Paradoxes
Paradoxes
Ok, I know this is the theology page, and I’m probably going to look like a goof for putting this up here. But it’s our website… so we can put up whatever we want!
I just stumbled across one of the best lyricists I’ve ever listened to and I’m completely shocked. I received Warren Barfield’s self-titled CD in the mail about a month ago. As with most of the CD’s I receive in the mail, it shuffled from my desk to my floor to my shelf to my computer (I’m not exactly a “type A” personality) and finally made it into my CD player yesterday. I was floored. Lyrically, it is one of the best CD’s I have ever heard.
There are lots of CD’s out there that consist of fluff and feel good lyrics without significant lyrics. It seems to be a trend to generalize your lyrics to the point that anyone can listen to them and feel “good” or “positive”. While that’s all well and good if your purpose is to make people feel positive about themselves - I don’t believe that’s the entire purpose of music. I would be the last person to condemn an artist for making “entertainment” music - after all, that’s what musicians and entertainers do. We don’t get upset with architects if they don’t inscribe the name of Jesus all over each building they complete, nor do we chastise factory workers for not stamping Jesus on each steering wheel they pass down the assembly line. No, we save our harshest criticism for people who make their living from their art. It’s important to understand that not all art is ministry.
However, I get excited when I hear music with a message. And I get really excited when I stumble upon a Christian artist whose faith and convictions overflow powerfully into their art. In this present world, I feel such artists are harder to find. Warren Barfield, however, is clearly one of those artists.
I’m not here to give a review of the CD. I thought you might want to know that. This is, after all, the Theology section.
Music is an amazing gift from God. It can convey such a powerful message in such simplicity over a small space of time and with such an incredible emotional impact. It is the ultimate tool for communication and inspiration. As such, I have found that many of my most significant philosophical/theological questions and musings have been prompted by songs I have heard.
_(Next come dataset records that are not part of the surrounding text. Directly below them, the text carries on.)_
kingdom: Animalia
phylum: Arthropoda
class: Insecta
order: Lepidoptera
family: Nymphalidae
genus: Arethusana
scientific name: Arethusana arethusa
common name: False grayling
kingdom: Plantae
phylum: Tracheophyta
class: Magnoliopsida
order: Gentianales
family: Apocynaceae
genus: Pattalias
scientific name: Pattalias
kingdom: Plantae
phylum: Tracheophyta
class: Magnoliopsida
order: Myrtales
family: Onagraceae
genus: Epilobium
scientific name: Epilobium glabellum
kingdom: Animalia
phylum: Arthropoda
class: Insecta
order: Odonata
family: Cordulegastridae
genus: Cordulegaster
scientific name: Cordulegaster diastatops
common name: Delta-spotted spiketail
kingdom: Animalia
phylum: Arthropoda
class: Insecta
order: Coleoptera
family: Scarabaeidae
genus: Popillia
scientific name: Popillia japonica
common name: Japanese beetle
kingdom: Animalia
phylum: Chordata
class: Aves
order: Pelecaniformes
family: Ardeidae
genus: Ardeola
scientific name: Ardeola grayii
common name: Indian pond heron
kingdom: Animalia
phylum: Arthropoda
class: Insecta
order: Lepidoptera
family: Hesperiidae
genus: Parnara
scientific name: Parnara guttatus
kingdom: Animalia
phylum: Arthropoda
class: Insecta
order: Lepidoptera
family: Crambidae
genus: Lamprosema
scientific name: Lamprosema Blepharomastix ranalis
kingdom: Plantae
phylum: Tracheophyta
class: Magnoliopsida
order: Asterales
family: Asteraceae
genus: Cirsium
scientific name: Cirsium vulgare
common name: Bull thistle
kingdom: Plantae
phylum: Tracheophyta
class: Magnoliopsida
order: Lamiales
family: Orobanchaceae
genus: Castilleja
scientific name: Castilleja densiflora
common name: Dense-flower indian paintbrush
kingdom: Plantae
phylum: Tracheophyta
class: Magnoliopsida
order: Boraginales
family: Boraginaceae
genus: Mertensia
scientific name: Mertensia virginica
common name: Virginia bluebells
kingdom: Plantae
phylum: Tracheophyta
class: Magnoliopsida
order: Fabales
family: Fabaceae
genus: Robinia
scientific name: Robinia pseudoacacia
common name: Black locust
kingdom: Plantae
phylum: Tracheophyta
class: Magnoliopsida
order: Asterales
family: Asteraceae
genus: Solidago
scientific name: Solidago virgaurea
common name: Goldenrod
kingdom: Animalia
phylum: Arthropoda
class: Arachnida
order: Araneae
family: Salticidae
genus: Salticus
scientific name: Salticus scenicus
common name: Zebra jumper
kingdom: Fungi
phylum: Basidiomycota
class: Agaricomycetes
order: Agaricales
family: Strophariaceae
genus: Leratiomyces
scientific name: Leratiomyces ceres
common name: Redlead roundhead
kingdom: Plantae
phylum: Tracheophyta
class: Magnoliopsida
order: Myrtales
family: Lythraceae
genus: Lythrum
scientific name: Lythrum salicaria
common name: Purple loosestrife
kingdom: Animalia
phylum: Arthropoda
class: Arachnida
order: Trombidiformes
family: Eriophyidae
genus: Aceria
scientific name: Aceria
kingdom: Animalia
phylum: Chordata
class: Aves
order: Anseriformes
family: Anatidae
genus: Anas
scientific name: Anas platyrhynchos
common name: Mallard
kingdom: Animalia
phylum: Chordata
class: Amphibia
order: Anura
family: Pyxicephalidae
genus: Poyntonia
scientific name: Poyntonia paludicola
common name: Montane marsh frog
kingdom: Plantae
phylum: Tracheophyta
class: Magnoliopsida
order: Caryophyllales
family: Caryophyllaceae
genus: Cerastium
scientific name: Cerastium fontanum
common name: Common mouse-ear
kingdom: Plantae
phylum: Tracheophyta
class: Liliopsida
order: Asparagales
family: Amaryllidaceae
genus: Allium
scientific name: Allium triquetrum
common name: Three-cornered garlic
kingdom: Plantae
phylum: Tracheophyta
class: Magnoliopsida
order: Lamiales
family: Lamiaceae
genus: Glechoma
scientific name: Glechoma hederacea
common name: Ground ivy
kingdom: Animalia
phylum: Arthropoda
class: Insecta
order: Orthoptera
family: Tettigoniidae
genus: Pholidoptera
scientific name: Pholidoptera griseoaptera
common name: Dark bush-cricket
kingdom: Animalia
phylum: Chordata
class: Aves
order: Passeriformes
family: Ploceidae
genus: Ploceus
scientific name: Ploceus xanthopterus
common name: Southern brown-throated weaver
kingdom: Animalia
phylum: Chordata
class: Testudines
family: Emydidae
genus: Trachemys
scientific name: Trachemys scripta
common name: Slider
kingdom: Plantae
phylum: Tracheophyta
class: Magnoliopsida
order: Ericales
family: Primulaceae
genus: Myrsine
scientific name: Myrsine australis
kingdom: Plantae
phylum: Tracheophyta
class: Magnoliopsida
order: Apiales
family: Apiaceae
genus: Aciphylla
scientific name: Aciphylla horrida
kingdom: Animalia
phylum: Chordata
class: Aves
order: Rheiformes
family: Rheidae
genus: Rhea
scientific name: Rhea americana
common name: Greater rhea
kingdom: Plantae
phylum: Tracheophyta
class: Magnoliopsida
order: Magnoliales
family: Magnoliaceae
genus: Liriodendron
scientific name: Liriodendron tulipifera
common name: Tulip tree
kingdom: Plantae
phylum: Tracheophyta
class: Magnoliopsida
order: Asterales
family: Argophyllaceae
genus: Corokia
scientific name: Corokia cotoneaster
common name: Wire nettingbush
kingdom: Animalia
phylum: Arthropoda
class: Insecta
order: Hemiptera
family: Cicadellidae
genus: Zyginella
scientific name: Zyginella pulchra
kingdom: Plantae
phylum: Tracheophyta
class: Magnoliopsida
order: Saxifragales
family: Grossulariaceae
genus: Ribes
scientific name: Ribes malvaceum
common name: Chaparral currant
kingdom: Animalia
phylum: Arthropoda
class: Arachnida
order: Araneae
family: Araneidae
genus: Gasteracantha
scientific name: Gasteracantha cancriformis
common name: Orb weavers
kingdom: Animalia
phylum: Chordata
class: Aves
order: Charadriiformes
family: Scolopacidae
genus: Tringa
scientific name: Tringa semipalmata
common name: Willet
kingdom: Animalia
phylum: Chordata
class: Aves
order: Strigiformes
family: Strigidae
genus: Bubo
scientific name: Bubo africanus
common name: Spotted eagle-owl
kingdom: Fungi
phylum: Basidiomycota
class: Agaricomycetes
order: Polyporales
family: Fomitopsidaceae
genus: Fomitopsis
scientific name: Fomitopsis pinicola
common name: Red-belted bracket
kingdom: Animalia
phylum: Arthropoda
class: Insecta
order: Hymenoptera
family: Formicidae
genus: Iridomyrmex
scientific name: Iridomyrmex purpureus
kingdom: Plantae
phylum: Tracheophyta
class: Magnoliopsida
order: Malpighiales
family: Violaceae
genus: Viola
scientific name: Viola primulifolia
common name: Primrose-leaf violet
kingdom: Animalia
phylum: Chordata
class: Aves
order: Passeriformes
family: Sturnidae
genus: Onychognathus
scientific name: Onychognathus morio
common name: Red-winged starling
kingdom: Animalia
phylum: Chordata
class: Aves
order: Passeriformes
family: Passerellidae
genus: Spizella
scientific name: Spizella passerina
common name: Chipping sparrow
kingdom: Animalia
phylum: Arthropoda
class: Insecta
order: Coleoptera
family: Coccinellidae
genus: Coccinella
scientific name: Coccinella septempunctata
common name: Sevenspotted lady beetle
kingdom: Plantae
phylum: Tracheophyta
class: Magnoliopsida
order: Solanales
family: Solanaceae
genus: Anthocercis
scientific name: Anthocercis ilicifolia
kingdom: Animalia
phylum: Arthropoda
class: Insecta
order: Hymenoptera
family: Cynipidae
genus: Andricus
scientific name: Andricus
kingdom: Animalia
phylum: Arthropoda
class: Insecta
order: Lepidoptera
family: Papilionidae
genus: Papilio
One of these musings was triggered by the song Beautiful Broken World by Warren Barfield:
Wonderfully arrayed on a bright Autumn day
The leaves set the trees ablaze.
I’m sitting here beneath this decaying canopy
Sunlight sifting through the shade, it won’t be long
Until they’re gone away.
That’s the price we pay.
In this beautiful broken world we laugh an then we cry
There’s a wonderful pain and joy in death and in life, yeah this is life
God bless the day that little Suzy came
Born on a morning in May.
And no one knows why time hurries by
And youth makes room for age.
I cherish those years
That she was here with us,
We shared life and love.
Would the day still be as sweet if it had no end.
If you never knew an enemy,
How could you understand the worth of a friend?
In this beautiful broken world.
Isn’t it amazing that a world so broken can still be so beautiful? It’s such a self-contradicting concept and so difficult to put meaningully into words. I’ve thought about this so many times in the past… it’s nice to have it put so succinctly in this song.
One of the things that amazes me in the Bible are the paradoxes put forth by Christ, “the last shall be first,” “losing our lives in order to find them,” living in the world without being of it, God becoming man! Our first response is always disbelief, inability to comprehend. And yet, we see that very same paradox embedded in the world in which we live. We find beauty even in pain and death - pain and death that were never meant to inhabit this world. We gain understanding in pain and new life in death, it is as though God painted the message of redemption into the fabric of the universe. Tell me not of hopeless life and purposeless pain - in all darkness God has planted the spark of light and it is our purpose to celebrate and share that light with all that we are in this faint gleam of the eternal and true life God has prepared for us.